This README provides configs for various experiments in the S4 papers.
As documented in the main README, adding wandb=null
to any command line turns off logging.
Some of these datasets may require downloading and preparing data, documented in the src/dataloaders subdirectory.
The latest LRA results are reported in the HTTYH paper, which achieves over 86% average.
python -m train experiment=lra/s4-lra-listops
python -m train experiment=lra/s4-lra-imdb
python -m train experiment=lra/s4-lra-cifar
python -m train experiment=lra/s4-lra-aan
python -m train experiment=lra/s4-lra-pathfinder
python -m train experiment=lra/s4-lra-pathx
To help reproduce results and sanity check, this table lists approximate final performance, intermediate performance, and timing information.
listops | imdb | aan | cifar | pathfinder | pathx | |
---|---|---|---|---|---|---|
Final Accuracy | 59.5 | 86.5 | 91.0 | 88.5 | 94.0 | 96.0 |
acc @ epoch | 50 @ 10 | 80 @ 10 | 80 @ 10 | 80 @ 20 | 90 @ 20 | 92 @ 10 |
time / epoch (GPU) | 15m (T4) | 17m (T4) | 23m (A100) | 2m (A100) | 7m (A100) | 56m (A100) |
The configs for the original version of the S4 paper (ICLR 2022) can be run with the following commands.
python -m train experiment=lra/old/s4-lra-listops
python -m train experiment=lra/old/s4-lra-imdb
python -m train experiment=lra/old/s4-lra-cifar
python -m train experiment=lra/old/s4-lra-aan
python -m train experiment=lra/old/s4-lra-pathfinder
python -m train experiment=lra/old/s4-lra-pathx
NOTE: These configs are meant for the first version of the S4 model, which is saved in a tag: git checkout v1
python -m train experiment=cifar/s4-cifar
The above command line reproduces our best sequential CIFAR model. Note that it is possible to get fairly good results with much smaller models. The small ablation models are one example, and the example.py script is another example.

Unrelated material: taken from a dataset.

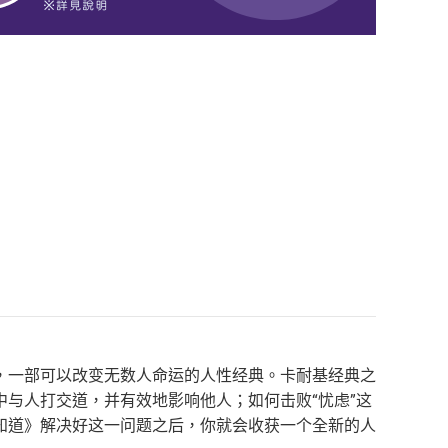
，一部可以改变无数人命运的人性经典。卡耐基经典之
与人打交道，并有效地影响他人；如何击败“忧虑”这
知道》解决好这一问题之后，你就会收获一个全新的人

The latest SC config reported in the S4D paper can be run with
python -m train experiment=sc/s4-sc
The original S4 paper used a smaller 10-way classification task used in prior work.
This version can be toggled either with dataset=sc dataset.all_classes=false
or dataset=sc10
.
The original S4 config can be run using V1 of this code using
python -m train experiment=old/s4-sc
V3 re-trained the WikiText-103 experiment with the latest model and a larger context size. The trained checkpoint can be found here.
python -m train experiment=lm/s4-wt103
The default settings require 8 GPUs with 40GB memory. Modifications can be made by decreasing batch size and accumulating gradients, e.g. add loader.batch_size=4 trainer.accumulate_grad_batches=2
to the command line.
Autoregressive generation can be performed with this checkpoint following the instructions in the main README
The ETTH, ETTM, Weather, and ECL experiments originally from the Informer paper are supported.
Download the data to ./data
, and unzip informer.zip
inside that folder.
python -m train experiment=forecasting/s4-informer-{etth,ettm,ecl,weather}
The S4D paper uses small models on varied tasks to perform extensive ablations.
python -m train experiment=cifar/s4-cifar-ablation
python -m train experiment=bidmc/s4-bidmc-ablation
python -m train experiment=sc/s4-sc-ablation
Configs for models and baselines from the SaShiMi paper can be found under configs/audio/ and run with
python -m train experiment=audio/{sashimi,samplernn,wavenet}-{sc09,youtubemix,beethoven}
More documentation can be found in the SaShiMi README.